I’m a sucker for bassoon concertos – I love that mellow reediness. But this one was new to me. Lev Knipper, a Russian, died in 1970 the same year that this concerto premiered so it must have been one of his last works. Although Ian Glen seemed to play it well enough, I found it a rather dreary, samey work apart from the lively second movement which has some delightful 3|4 melody from the bassoon with strings underneath – and the sound was nicely balanced. Glen is, we were told, recovering from a serious cycling accident which probably accounts for his very nervous start in duet with the principal cello. All credit, to him, as Sherwood observed to the audience, for being back at work so soon.

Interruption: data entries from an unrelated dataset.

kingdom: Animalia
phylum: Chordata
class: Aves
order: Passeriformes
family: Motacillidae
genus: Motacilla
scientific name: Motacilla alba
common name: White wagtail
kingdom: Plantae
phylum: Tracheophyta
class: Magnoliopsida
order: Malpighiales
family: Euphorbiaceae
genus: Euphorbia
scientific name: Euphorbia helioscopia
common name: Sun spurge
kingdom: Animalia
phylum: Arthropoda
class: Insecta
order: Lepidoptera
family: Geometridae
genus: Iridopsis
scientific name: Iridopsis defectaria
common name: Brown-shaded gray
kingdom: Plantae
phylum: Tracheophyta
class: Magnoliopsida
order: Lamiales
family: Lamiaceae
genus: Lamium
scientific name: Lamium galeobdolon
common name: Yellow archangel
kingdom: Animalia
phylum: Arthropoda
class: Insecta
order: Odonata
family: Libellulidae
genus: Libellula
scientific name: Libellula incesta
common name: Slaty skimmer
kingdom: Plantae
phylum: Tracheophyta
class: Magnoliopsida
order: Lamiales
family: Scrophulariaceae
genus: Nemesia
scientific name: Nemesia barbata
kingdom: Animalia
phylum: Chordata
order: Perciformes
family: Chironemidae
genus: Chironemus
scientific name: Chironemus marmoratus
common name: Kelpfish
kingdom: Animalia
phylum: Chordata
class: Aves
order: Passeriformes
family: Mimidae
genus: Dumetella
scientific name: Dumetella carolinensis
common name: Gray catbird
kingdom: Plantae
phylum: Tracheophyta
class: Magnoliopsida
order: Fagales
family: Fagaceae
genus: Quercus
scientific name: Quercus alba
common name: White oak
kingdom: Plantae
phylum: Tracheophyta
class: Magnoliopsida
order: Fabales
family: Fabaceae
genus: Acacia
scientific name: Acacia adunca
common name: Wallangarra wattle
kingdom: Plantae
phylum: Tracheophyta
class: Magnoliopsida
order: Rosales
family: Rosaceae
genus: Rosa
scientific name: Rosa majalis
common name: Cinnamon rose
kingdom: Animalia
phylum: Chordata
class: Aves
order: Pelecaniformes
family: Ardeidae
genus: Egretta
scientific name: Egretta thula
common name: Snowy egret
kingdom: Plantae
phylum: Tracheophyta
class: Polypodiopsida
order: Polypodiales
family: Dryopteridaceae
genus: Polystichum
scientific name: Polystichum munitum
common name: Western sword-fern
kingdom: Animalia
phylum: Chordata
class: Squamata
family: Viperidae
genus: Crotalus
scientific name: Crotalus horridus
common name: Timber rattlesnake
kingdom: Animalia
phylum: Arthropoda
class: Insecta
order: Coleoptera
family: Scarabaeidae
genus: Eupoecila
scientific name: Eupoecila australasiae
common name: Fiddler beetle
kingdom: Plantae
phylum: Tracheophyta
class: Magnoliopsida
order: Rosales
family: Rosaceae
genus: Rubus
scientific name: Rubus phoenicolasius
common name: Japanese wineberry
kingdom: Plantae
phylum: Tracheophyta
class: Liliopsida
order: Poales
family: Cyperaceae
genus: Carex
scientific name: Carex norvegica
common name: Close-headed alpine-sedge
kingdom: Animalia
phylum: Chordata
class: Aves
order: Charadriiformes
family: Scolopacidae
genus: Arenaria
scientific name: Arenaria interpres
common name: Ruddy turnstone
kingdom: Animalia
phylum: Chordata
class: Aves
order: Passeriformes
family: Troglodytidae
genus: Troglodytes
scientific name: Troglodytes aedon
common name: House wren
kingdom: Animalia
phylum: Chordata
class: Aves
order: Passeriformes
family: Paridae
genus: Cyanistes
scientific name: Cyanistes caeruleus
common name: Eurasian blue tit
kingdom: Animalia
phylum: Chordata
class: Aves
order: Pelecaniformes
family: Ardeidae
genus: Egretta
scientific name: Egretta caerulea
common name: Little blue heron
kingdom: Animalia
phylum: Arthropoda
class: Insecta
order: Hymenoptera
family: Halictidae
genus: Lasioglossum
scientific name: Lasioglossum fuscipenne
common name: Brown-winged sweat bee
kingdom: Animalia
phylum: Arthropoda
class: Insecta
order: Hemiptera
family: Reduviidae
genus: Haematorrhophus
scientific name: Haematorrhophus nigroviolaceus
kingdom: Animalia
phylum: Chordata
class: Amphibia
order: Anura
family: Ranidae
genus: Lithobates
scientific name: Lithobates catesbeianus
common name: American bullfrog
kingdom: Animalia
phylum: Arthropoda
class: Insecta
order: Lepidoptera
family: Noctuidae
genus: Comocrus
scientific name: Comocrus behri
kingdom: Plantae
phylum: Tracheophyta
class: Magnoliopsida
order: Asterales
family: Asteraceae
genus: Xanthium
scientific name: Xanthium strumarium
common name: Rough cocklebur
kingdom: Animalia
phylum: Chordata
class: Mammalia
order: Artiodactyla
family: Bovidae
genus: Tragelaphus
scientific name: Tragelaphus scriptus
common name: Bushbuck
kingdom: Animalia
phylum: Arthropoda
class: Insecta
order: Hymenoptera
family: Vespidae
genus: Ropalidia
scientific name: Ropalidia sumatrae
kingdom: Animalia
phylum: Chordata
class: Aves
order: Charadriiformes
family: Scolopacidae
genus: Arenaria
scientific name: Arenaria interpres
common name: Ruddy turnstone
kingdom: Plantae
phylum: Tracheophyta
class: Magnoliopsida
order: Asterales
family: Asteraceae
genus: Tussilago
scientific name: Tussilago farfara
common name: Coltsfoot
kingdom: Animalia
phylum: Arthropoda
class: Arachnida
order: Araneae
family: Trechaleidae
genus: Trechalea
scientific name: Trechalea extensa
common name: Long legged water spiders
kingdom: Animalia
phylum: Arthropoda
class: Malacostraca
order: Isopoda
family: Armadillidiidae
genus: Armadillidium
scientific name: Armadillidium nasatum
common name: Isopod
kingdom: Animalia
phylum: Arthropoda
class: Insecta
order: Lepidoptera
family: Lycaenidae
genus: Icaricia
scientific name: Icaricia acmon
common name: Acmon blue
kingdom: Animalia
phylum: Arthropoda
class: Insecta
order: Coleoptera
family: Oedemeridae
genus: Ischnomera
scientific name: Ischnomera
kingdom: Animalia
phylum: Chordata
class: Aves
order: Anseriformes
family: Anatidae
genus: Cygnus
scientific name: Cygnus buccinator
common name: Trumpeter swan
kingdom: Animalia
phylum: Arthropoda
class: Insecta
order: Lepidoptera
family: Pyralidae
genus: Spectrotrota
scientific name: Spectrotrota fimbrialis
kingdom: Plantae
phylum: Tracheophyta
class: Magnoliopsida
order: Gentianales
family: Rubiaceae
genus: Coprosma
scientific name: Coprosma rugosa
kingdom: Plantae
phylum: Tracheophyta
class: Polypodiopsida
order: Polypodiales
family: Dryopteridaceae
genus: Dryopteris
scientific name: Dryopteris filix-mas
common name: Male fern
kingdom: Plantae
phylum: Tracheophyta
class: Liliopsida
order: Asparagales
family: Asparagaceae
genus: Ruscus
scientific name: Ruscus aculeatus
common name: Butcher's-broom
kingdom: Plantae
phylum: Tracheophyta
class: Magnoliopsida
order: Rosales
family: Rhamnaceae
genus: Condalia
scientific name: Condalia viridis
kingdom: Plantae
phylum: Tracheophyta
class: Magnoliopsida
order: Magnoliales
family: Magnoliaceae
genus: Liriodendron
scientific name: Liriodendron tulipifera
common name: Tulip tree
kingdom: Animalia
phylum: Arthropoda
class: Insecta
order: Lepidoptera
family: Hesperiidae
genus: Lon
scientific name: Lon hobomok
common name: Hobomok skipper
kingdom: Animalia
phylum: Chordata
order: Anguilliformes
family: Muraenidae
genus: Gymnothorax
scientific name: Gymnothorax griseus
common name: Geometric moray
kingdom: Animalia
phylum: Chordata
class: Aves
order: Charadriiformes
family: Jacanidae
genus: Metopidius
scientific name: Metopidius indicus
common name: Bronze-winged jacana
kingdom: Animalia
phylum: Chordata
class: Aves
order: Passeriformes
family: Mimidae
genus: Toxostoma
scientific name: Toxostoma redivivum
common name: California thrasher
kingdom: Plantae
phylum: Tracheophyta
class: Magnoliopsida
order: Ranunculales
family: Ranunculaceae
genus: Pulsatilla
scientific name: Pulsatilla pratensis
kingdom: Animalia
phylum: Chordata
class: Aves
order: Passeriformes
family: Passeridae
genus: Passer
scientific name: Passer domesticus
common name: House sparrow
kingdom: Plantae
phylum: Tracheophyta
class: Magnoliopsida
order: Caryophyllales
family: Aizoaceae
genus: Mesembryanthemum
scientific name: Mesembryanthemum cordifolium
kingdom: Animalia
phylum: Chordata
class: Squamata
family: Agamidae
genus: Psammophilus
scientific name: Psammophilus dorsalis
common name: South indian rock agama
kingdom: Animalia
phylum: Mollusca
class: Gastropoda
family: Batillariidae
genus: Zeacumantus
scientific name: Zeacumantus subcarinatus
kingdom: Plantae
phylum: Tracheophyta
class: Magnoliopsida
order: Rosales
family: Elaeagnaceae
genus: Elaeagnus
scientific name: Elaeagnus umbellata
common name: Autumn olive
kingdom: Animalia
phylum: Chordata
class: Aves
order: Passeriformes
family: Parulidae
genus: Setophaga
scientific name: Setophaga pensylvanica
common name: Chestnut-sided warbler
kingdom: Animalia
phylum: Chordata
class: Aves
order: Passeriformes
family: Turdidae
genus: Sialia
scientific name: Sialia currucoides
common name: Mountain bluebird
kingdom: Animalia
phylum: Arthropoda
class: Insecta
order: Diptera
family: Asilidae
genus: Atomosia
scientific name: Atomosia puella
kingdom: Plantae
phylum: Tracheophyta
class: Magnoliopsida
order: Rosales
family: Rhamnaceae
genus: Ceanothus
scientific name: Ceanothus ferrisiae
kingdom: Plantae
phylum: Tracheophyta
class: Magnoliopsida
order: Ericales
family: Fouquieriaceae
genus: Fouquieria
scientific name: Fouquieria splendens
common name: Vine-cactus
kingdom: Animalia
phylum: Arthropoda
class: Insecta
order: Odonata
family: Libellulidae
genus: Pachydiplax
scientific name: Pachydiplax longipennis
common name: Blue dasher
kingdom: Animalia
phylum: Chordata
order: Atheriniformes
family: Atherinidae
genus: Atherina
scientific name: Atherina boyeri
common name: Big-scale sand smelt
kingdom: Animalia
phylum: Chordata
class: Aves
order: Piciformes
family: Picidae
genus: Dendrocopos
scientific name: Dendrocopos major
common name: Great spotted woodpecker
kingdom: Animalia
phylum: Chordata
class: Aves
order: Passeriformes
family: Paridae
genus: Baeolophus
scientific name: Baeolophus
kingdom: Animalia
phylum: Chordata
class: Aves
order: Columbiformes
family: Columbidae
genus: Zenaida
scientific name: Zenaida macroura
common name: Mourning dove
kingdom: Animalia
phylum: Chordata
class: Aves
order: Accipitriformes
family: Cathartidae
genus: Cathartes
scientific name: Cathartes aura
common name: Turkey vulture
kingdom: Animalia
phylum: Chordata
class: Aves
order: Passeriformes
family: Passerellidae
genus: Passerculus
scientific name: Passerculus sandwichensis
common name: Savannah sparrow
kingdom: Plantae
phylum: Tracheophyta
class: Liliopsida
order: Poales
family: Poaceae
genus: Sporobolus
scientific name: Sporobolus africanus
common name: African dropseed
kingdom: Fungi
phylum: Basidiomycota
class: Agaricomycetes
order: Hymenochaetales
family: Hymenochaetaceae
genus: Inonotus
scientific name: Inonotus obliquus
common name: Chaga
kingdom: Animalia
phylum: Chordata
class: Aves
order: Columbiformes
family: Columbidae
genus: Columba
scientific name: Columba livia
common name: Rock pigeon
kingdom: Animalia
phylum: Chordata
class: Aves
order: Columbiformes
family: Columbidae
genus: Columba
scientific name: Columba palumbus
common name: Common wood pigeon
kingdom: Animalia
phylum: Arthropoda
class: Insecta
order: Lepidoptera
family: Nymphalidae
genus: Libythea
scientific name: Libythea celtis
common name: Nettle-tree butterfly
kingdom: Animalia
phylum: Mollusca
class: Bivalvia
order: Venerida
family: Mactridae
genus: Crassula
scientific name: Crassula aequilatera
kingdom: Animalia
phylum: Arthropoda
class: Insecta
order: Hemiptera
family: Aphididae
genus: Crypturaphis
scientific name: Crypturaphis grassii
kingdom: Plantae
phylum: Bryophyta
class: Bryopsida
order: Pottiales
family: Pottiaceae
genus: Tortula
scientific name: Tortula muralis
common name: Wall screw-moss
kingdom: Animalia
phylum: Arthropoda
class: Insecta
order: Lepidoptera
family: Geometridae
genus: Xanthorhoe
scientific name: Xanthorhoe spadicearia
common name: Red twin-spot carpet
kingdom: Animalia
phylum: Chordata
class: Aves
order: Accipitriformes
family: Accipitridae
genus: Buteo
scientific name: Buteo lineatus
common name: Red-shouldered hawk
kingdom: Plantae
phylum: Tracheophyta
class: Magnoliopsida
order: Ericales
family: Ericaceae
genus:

Finally, after the interval, we got Janacek’s Suite for Strings with its six short contrasting movements. I particularly enjoyed the plaintive lyricism Sherwood brought out in the second movement and the precision of the deceptively simple folk dance-like melody in the third. The fifth movement is an adagio but was played at lento in this performance. Its very exposed legato passages were warmly played and pretty tight. Shereen Godber is evidently a strong leader.

On a personal note, I’ve been attending classical music concerts for many (best not to count) decades and have been reviewing them for 30 years. This was the first time I’ve ever been “told off” by a fellow audience member for unacceptable behaviour. The person in front objected to the sound of my turning an occasional page in my notebook. She barked “shhh” at me while the music was playing and then said in the interval, “”Stop rustling those papers, I can’t stand it”. I’m still reflecting on whether or not she was justified. Thoughts, anyone?